Challenges for Implementation

The future is bright for precision medicine in critical care, but the implementation challenges are real and must be thoroughly understood so that they can be addressed appropriately. First and foremost, translating the findings from basic science research into usable tools that can be implemented with fidelity in critically ill patients with a host of comorbidities is a challenge at present and is likely to continue to pose difficulties. Once these tools exist, they also need to produce usable results on a short time frame that makes sense in an ICU environment. While the technology associated with sequencing and biomarker identification will get cheaper over time, the development of new diagnostic tests and therapeutics—which may need to be marketed to smaller subsets of patients—could confer additional financial burden.

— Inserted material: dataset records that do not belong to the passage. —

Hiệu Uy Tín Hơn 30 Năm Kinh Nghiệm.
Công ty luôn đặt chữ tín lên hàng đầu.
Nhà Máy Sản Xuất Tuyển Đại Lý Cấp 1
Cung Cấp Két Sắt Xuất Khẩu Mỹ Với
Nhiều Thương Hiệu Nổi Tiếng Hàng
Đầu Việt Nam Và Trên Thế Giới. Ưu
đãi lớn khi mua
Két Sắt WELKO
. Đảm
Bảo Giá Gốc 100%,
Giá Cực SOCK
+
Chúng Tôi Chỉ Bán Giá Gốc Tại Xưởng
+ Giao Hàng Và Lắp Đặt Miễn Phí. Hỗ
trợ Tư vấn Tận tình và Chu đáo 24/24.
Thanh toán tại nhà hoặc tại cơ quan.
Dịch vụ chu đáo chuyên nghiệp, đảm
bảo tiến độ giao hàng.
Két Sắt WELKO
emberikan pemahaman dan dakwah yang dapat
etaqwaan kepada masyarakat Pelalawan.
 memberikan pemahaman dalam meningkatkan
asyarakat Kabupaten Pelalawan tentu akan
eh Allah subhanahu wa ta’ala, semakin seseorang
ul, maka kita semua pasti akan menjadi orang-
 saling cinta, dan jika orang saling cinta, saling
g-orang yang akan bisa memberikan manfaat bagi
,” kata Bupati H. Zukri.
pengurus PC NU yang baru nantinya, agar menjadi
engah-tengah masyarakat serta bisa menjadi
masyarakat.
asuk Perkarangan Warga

These efforts require collaborative efforts across the globe to standardize measurements and reporting so that when data is shared, we can do so meaningfully (Dzau and Ginsburg 2016). Data storage and security policies will also be necessary to manage this information, in addition to the costs associated with storing, securing, and processing data. As discussed earlier in the chapter, analysis will likely require leveraging artificial intelligence and neural networks, given that we can ask increasingly complex questions, and the computational power required to mine this information will be immense. Furthermore, should we begin to harness the information being generated in ICUs with computerized monitoring and record systems, these requirements will only grow. Electronic health records data, however, does pose additional challenges. Currently, regulatory barriers to utilizing what is generated and recorded in the medical record are high, and the quality of information can be variable, as much of it still relies on human input. In addition, the various electronic health records nation and world-wide do not have standardized ways of representing, storing, or searching for information (Maslove et al. 2016).

What Does the ICU of the Future Look Like?

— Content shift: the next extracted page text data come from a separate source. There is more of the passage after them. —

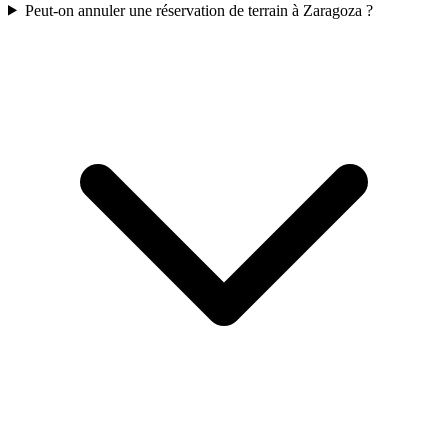
Peut-on annuler une réservation de terrain à Zaragoza ?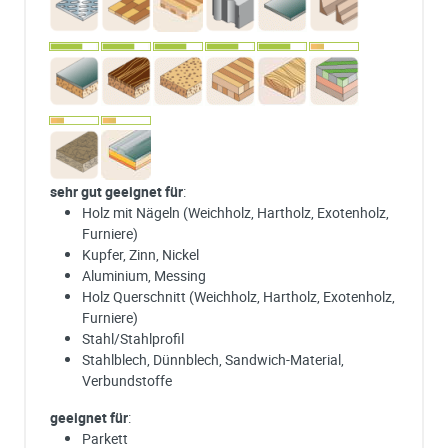
sehr gut geeignet für
:
Holz mit Nägeln (Weichholz, Hartholz, Exotenholz,
Furniere)
Kupfer, Zinn, Nickel
Aluminium, Messing
Holz Querschnitt (Weichholz, Hartholz, Exotenholz,
Furniere)
Stahl/Stahlprofil
Stahlblech, Dünnblech, Sandwich-Material,
Verbundstoffe
geeignet für
:
Parkett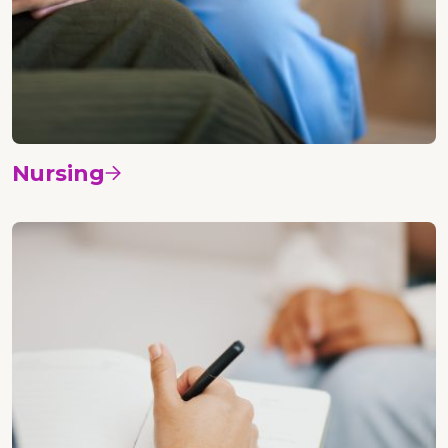
Nursing
Vedi i corsi
Psicologia etica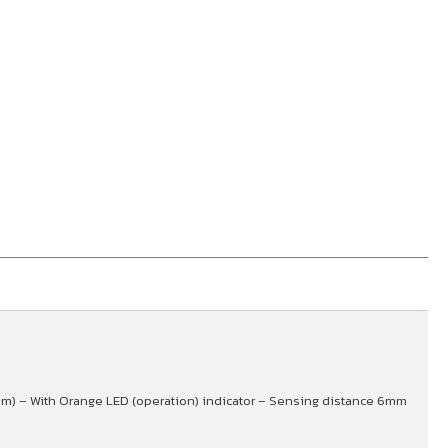
5nm) – With Orange LED (operation) indicator – Sensing distance 6mm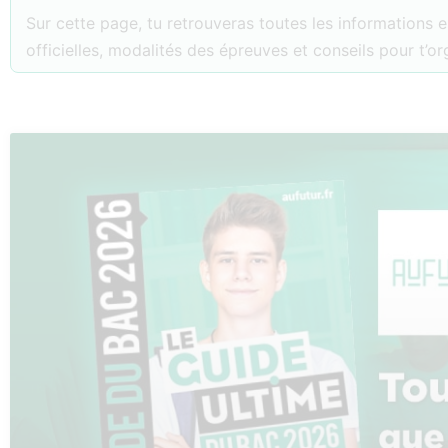
Sur cette page, tu retrouveras toutes les informations e
officielles, modalités des épreuves et conseils pour t’o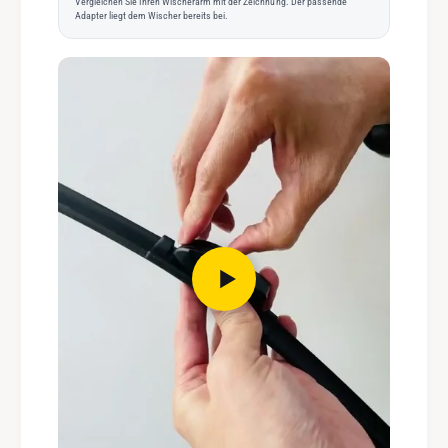
Vergleichen Sie Ihren Wischerarm mit der Zeichnung. Der passende
Adapter liegt dem Wischer bereits bei.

Personalized medicine in a critical care setting is rife with challenges, but a more targeted approach to ICU patients is certainly possible, and it is likely what is best for many of our patients. We envision a world in which well-developed biomarker tools can be utilized upon patient presentation to aid in diagnosis, risk stratification, and initiation of appropriate care. Upon determining the clinical entity that a patient is facing, targeted tools to monitor response to therapy as well as their organ function (e.g. kidneys, cognitive system) can allow clinicians to adjust course where needed. Decision support tools will be integrated into electronic health records to help clinicians keep up-to-date with the latest data and recommendations. These individualized interventions will likely work hand in hand with checklists and care bundles, which will have their role in ensuring that overall quality of care remains at a high standard. All the while, robust data systems will be seamlessly integrated into clinical care, such that researchers in collaborative groups are able to learn in real time from every patient we see, so that we can continuously iterate the care we provide.